=== Material provided ===
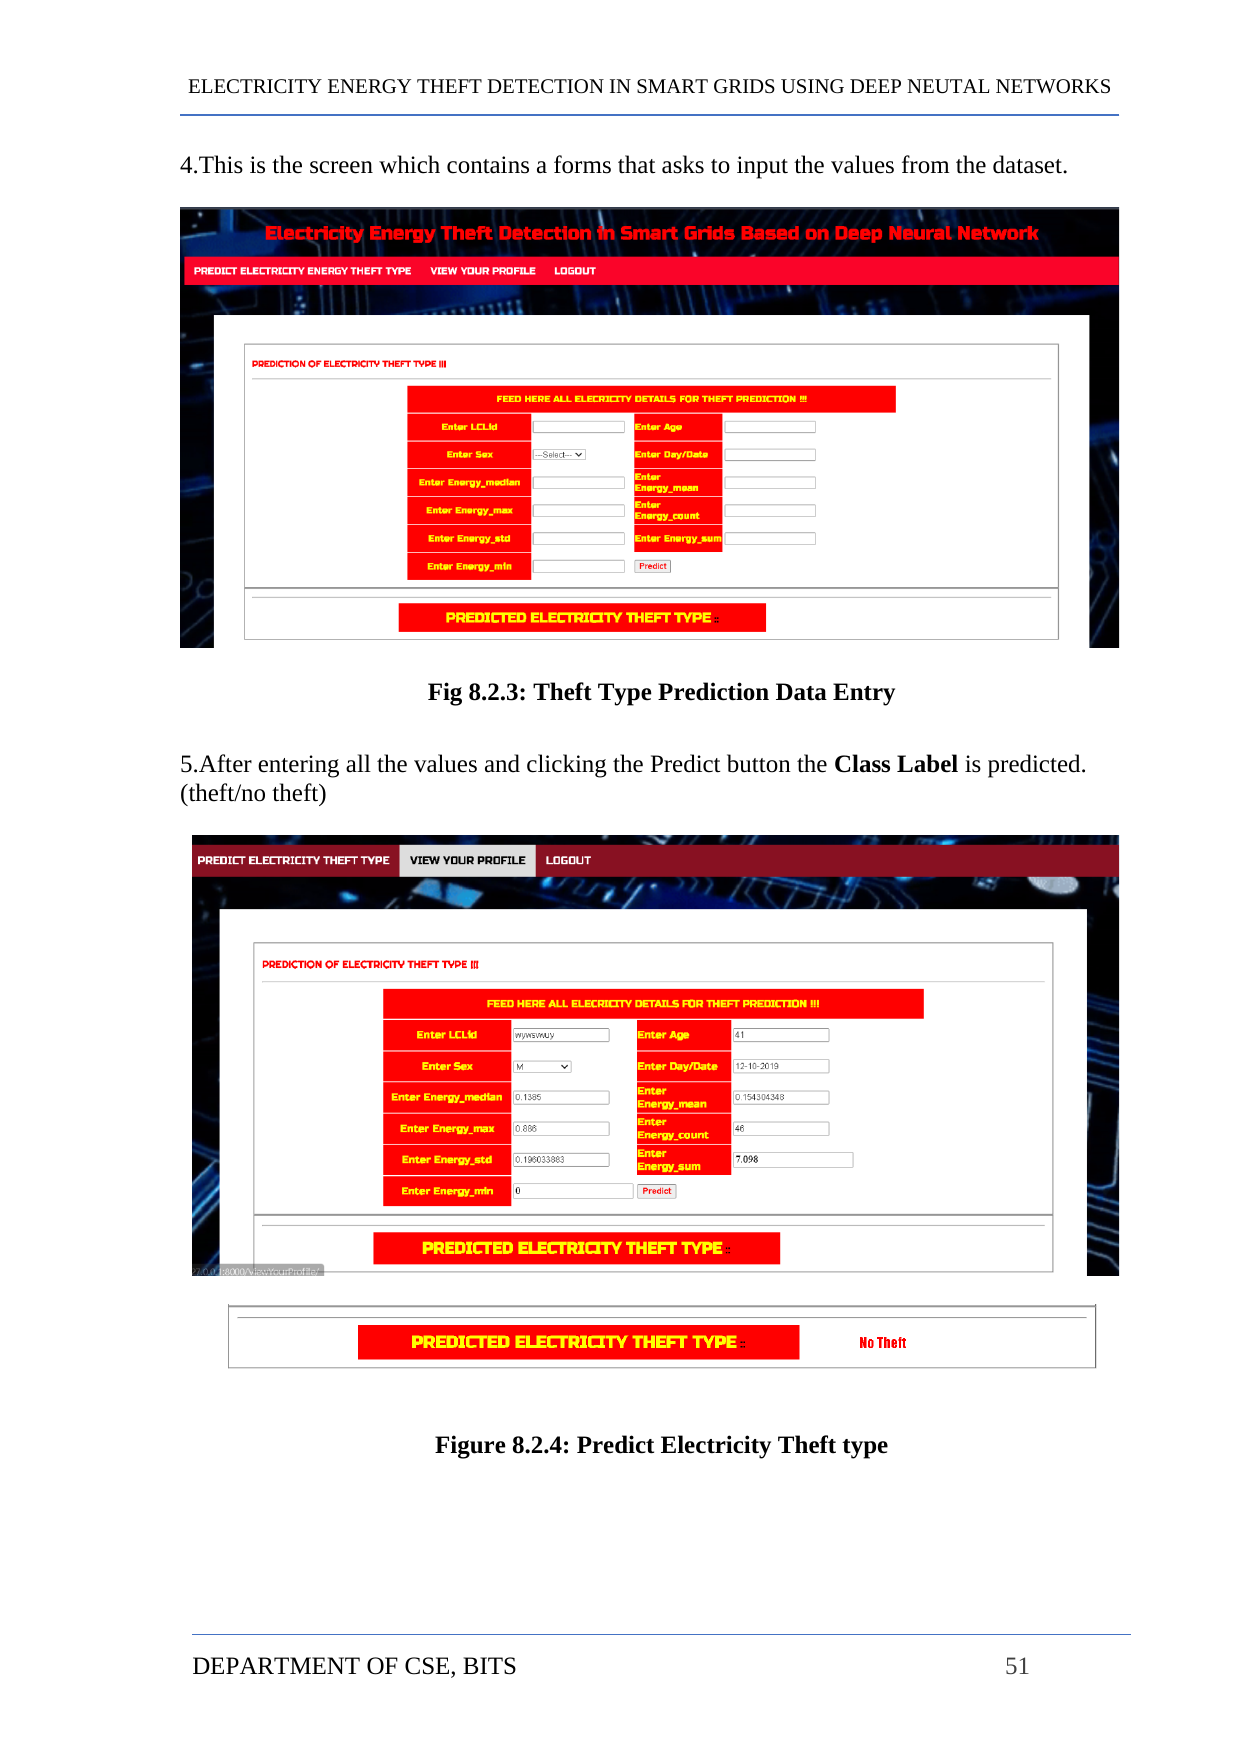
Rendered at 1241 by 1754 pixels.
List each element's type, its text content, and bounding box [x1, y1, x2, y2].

text 5.After entering all the values and clicking the Predict button the Class Label is predicted.(theft/no theft) [180, 749, 1131, 806]
picture [180, 207, 1120, 648]
picture [192, 1304, 1132, 1401]
text Figure 8.2.4: Predict Electricity Theft type [192, 1430, 1131, 1459]
text 4.This is the screen which contains a forms that asks to input the values from the dataset. [180, 150, 1131, 179]
text Fig 8.2.3: Theft Type Prediction Data Entry [192, 677, 1131, 705]
picture [192, 835, 1120, 1276]
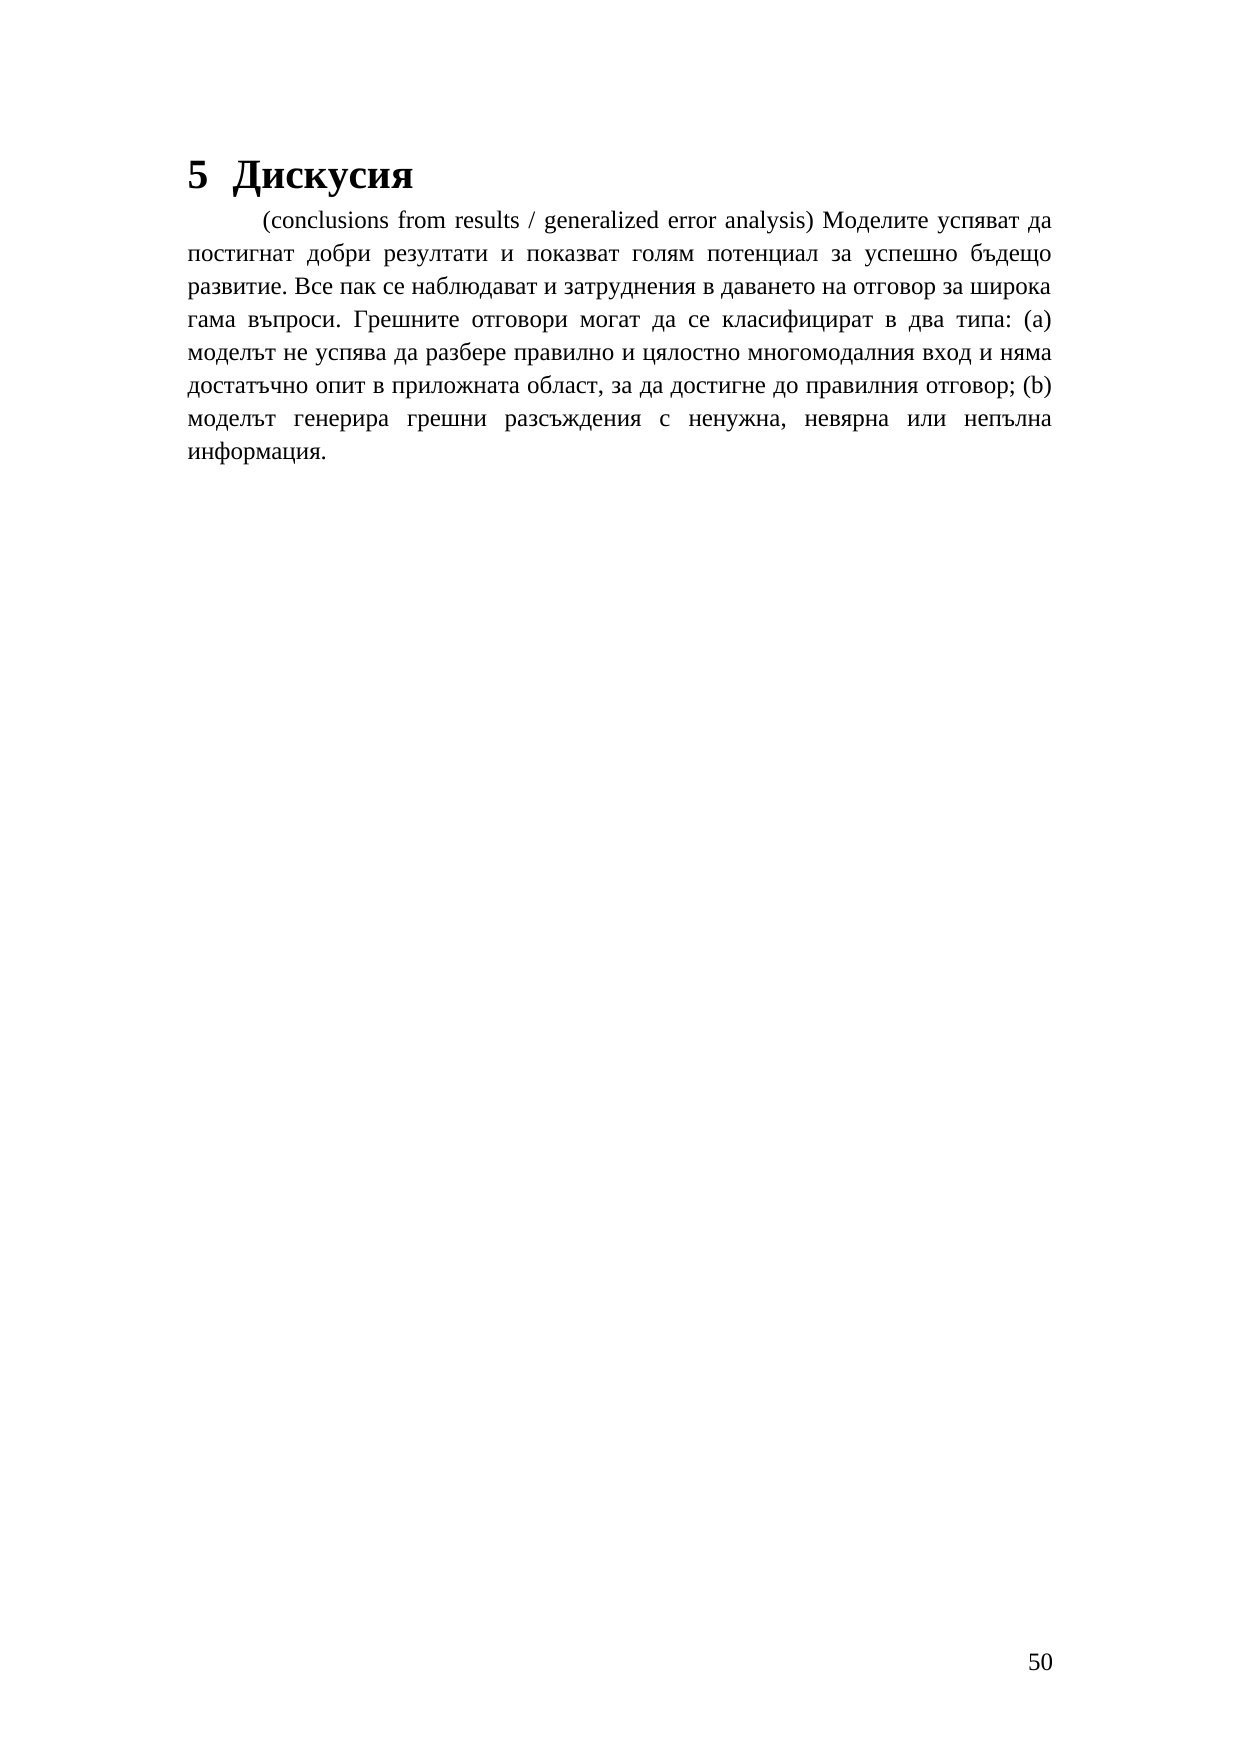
===
■ Task description ■
Every line from the one containing "List each element's" to the final line of the records should be duplicated exactly; no picture is to be copied.

■ Solution ■
List each element's type, its text content, and bounding box [x1, y1, x2, y2].

text 5.After entering all the values and clicking the Predict button the Class Label is predicted.(theft/no theft) [180, 749, 1131, 806]
picture [180, 207, 1120, 648]
picture [192, 1304, 1132, 1401]
text Figure 8.2.4: Predict Electricity Theft type [192, 1430, 1131, 1459]
text 4.This is the screen which contains a forms that asks to input the values from the dataset. [180, 150, 1131, 179]
text Fig 8.2.3: Theft Type Prediction Data Entry [192, 677, 1131, 705]
picture [192, 835, 1120, 1276]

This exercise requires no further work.